Without the emergency revivals OD deaths would been much higher, representing the continuously increasing incidence of high-risk opioid use in Utah. The concerted campaign to “flood the state with naloxone” was desperately needed precisely because high-risk opioid use in Utah was mounting steadily and must still be, as evidenced by the numbers of reversals performed, each a measure of high-risk use. That is, there is no reason to think that the human condition driving the increasingly lethal opioid crisis – opioid users’ compulsive drive to engage in high-risk opioid use – is not remaining as prevalent and powerful or more so, a failure of current treatment approaches. 

Each incidence of high-risk opioid use with potential for death is a failure of American Medicine’s gold standard proven addiction medicine treatments buprenorphine and methadone, whose alleged benefit and therapeutic value can only occur by reduction of high-risk opioid use by those receiving the miracle cures. 

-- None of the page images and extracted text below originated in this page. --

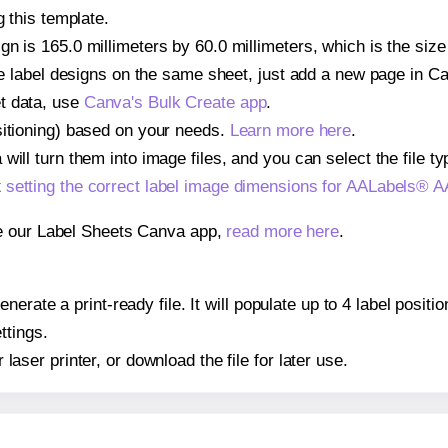
g this template.
gn is 165.0 millimeters by 60.0 millimeters, which is the si
iple label designs on the same sheet, just add a new page in 
t data, use
Canva's Bulk Create app
.
sitioning) based on your needs.
Learn more here
.
ill turn them into image files, and you can select the file typ
t
setting the correct label image dimensions for AALabels® 
se our Label Sheets Canva app,
read more here
.
nerate a print-ready file. It will populate up to 4 label pos
ttings.
r laser printer, or download the file for later use.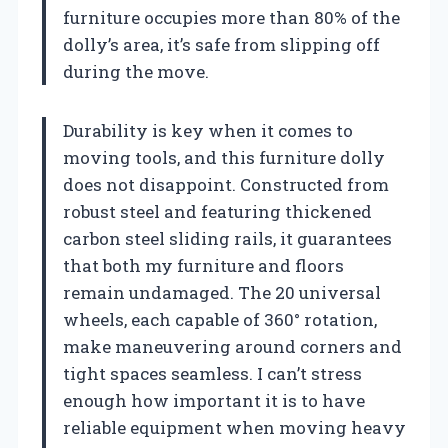
furniture occupies more than 80% of the
dolly’s area, it’s safe from slipping off
during the move.
Durability is key when it comes to
moving tools, and this furniture dolly
does not disappoint. Constructed from
robust steel and featuring thickened
carbon steel sliding rails, it guarantees
that both my furniture and floors
remain undamaged. The 20 universal
wheels, each capable of 360° rotation,
make maneuvering around corners and
tight spaces seamless. I can’t stress
enough how important it is to have
reliable equipment when moving heavy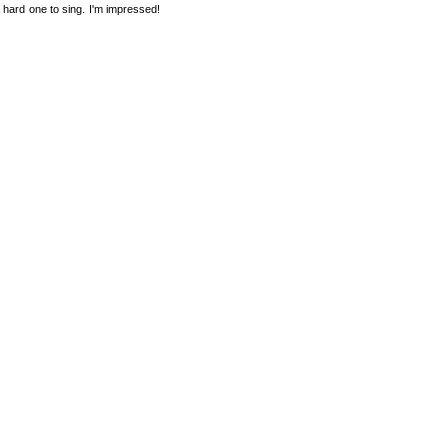
hard one to sing. I'm impressed!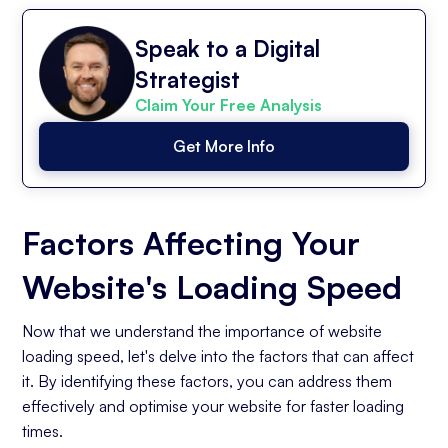
Speak to a Digital
Strategist
Claim Your Free Analysis
Get More Info
Factors Affecting Your
Website's Loading Speed
Now that we understand the importance of website
loading speed, let's delve into the factors that can affect
it. By identifying these factors, you can address them
effectively and optimise your website for faster loading
times.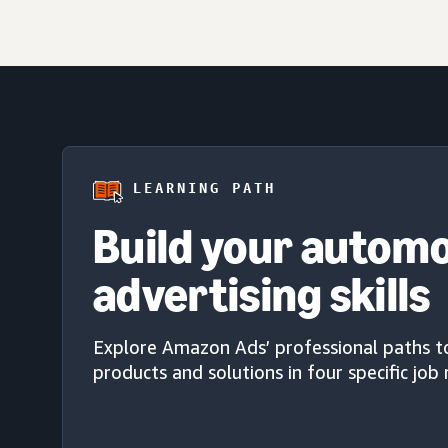
LEARNING PATH
Build your autom
advertising skills
Explore Amazon Ads’ professional paths t
products and solutions in four specific job 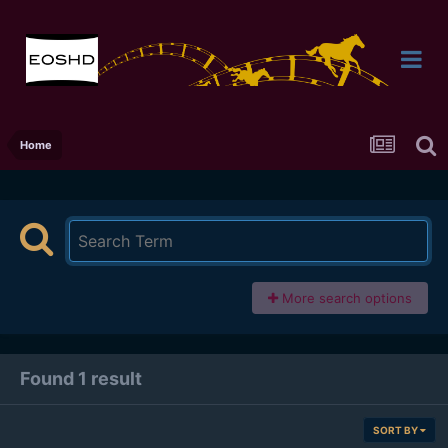
Home
More search options
Found 1 result
SORT BY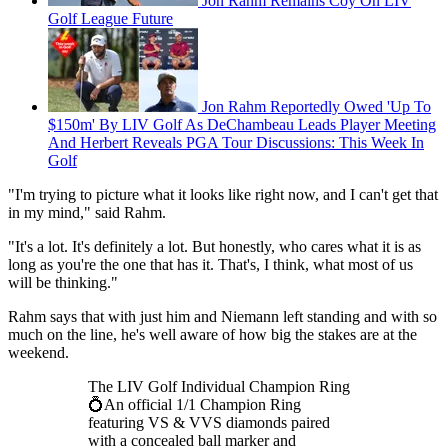
Jon Rahm Remains Coy On LIV
Golf League Future
Jon Rahm Reportedly Owed 'Up To
$150m' By LIV Golf As DeChambeau Leads Player Meeting
And Herbert Reveals PGA Tour Discussions: This Week In
Golf
"I'm trying to picture what it looks like right now, and I can't get that
in my mind," said Rahm.
"It's a lot. It's definitely a lot. But honestly, who cares what it is as
long as you're the one that has it. That's, I think, what most of us
will be thinking."
Rahm says that with just him and Niemann left standing and with so
much on the line, he's well aware of how big the stakes are at the
weekend.
The LIV Golf Individual Champion Ring
💍An official 1/1 Champion Ring
featuring VS & VVS diamonds paired
with a concealed ball marker and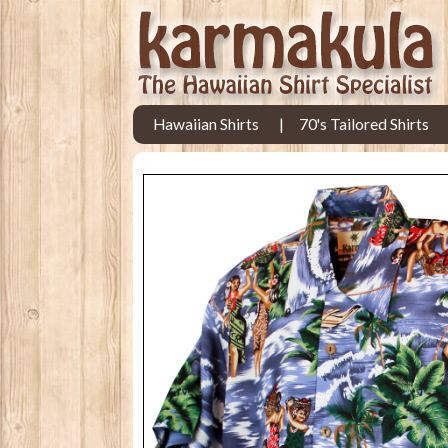
Hawaiian Shirts
70's Tailored Shirts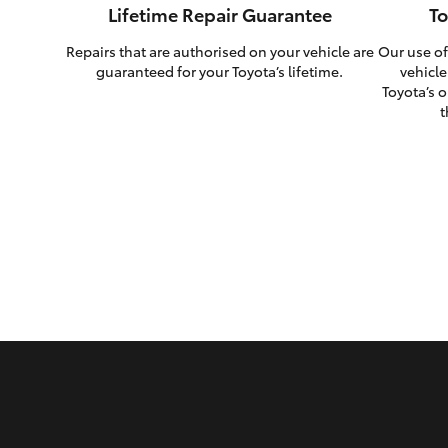
Lifetime Repair Guarantee
To
Repairs that are authorised on your vehicle are
Our use of
guaranteed for your Toyota’s lifetime.
vehicle
Toyota’s o
t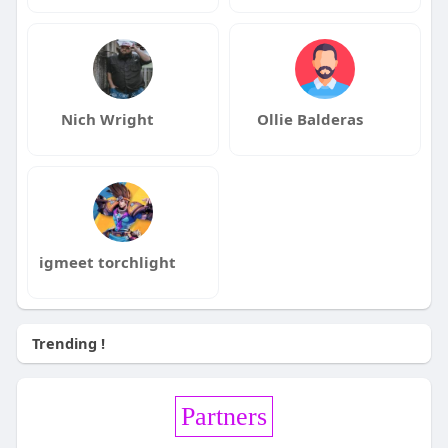
Nich Wright
Ollie Balderas
igmeet torchlight
Trending !
Partners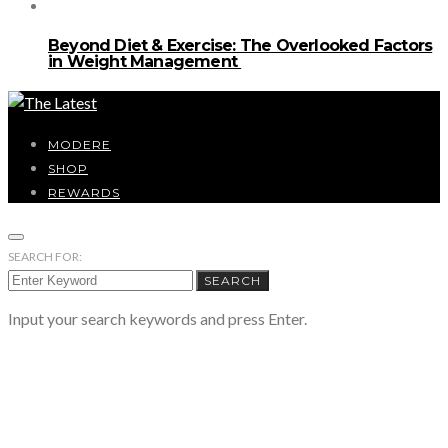
Beyond Diet & Exercise: The Overlooked Factors
in Weight Management
MODERE
SHOP
REWARDS
SEARCH FOR:
SEARCH
Input your search keywords and press Enter.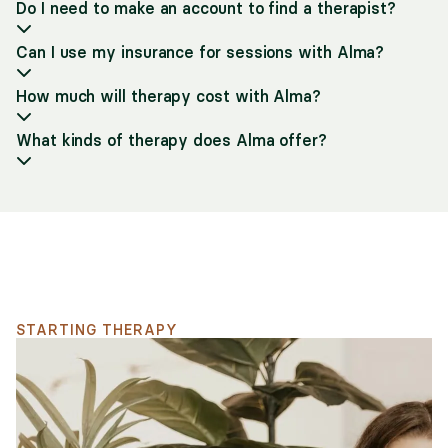
Do I need to make an account to find a therapist?
Can I use my insurance for sessions with Alma?
How much will therapy cost with Alma?
What kinds of therapy does Alma offer?
Support for your search
STARTING THERAPY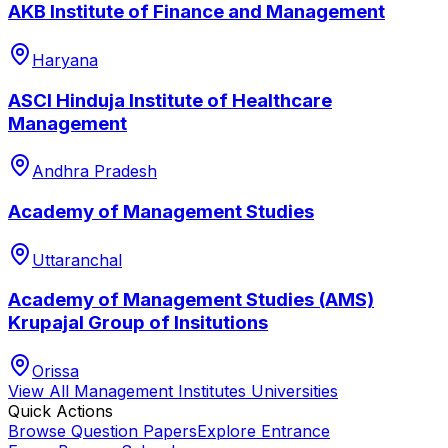
AKB Institute of Finance and Management
Haryana
ASCI Hinduja Institute of Healthcare
Management
Andhra Pradesh
Academy of Management Studies
Uttaranchal
Academy of Management Studies (AMS)
Krupajal Group of Insitutions
Orissa
View All
Management Institutes
Universities
Quick Actions
Browse Question Papers
Explore Entrance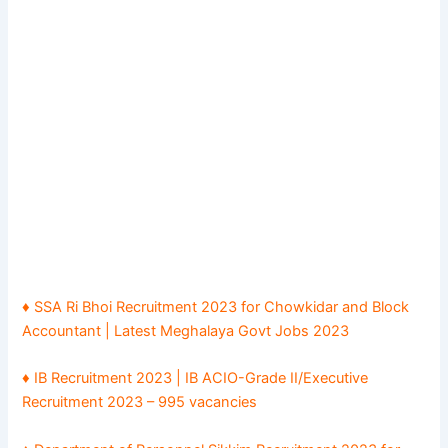
♦ SSA Ri Bhoi Recruitment 2023 for Chowkidar and Block
Accountant | Latest Meghalaya Govt Jobs 2023
♦ IB Recruitment 2023 | IB ACIO-Grade II/Executive
Recruitment 2023 – 995 vacancies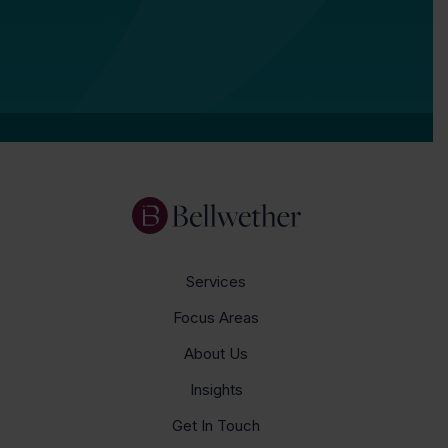
Services
Focus Areas
About Us
Insights
Get In Touch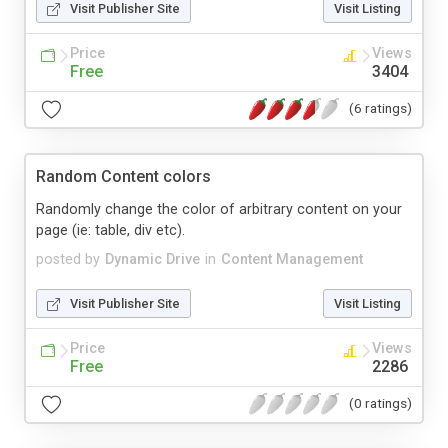
Visit Publisher Site
Visit Listing
Price
Views
Free
3404
(6 ratings)
Random Content colors
Randomly change the color of arbitrary content on your
page (ie: table, div etc).
posted by
Dynamic Drive
in
Content Management
Visit Publisher Site
Visit Listing
Price
Views
Free
2286
(0 ratings)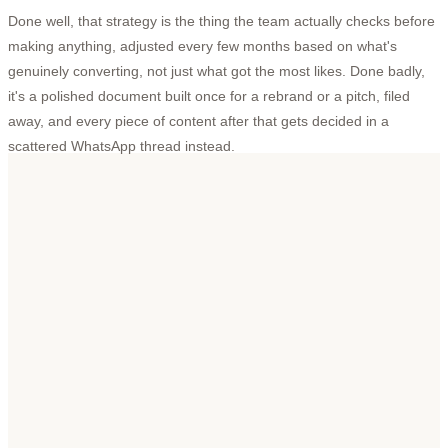
Done well, that strategy is the thing the team actually checks before
making anything, adjusted every few months based on what's
genuinely converting, not just what got the most likes. Done badly,
it's a polished document built once for a rebrand or a pitch, filed
away, and every piece of content after that gets decided in a
scattered WhatsApp thread instead.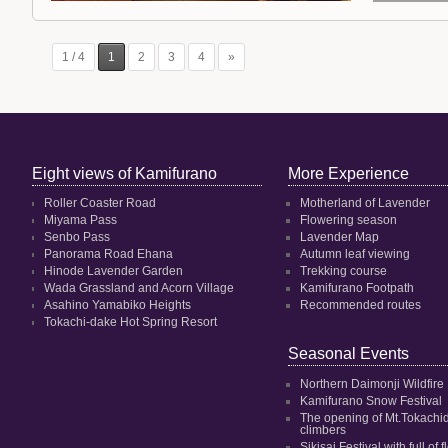
1 / 4
1
2
3
4
»
Eight views of Kamifurano
More Experience
Roller Coaster Road
Motherland of Lavender
Miyama Pass
Flowering season
Senbo Pass
Lavender Map
Panorama Road Ehana
Autumn leaf viewing
Hinode Lavender Garden
Trekking course
Wada Grassland and Acorn Village
Kamifurano Footpath
Asahino Yamabiko Heights
Recommended routes
Tokachi-dake Hot Spring Resort
Seasonal Events
Northern Daimonji Wildfire
Kamifurano Snow Festival
The opening of Mt.Tokachi
climbers
Sikisai Festival with full of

The roles of buprenorphine and methadone in fueling, rather than treating compulsive opioid use and the crisis, is established, including by the relationship between increasing medical provision of  buprenorphine as treatment for opioid use and increasing incidence of opioid injection related infectious diseases, an association representing increase in high-risk opioid use as more medical treatment is provided, not confounded by naloxone saves.

Right.

Back to our current post – 

Accurately and credibly interpreted and described, the consistent, accumulating outcomes and pattern of naloxone saves that more than account for any moderation of opioid crisis deaths is a signal, an urgent alert to face, discredit, and reverse the lethality of medical expert approaches to a non-medical problem

That, of course, is precisely why those truths must remain unspoken, why an army of impaired useful idiots remain compensated, securely employed in their sheltered news shops. 

Why A Critical Discourse?

Because an uncontrolled epidemic of desperate and deadly use of pain-numbing opioid drugs is just the most visible of America’s lethal crises of drug misuse, suicide, depression, of obesity and sickness, of social illness. Because the matrix of health experts and institutions constructed and identified by mass media as trusted authorities – publicly funded and entrusted to protect public health – instead collude to fabricate false assurances like those that created an opioid crisis, while promising medical cures that never come and can never come, while epidemics worsen. Because the “journalists” responsible for protecting public well-being have failed to fight for truth, traded that duty away for their careers, their abdication and cowardice rewarded daily in corporate news offices, attempts to expose that failure and their fabrications punished.

Open, critical examination, exposure, and deconstruction of their lethal matrix of fabrications is a matter of survival, is cure for mass illness and crisis, demands of us a critical discourse.

Crisis is a necessary condition for a questioning of doxa, but is not in itself a sufficient condition for the production of a critical discourse.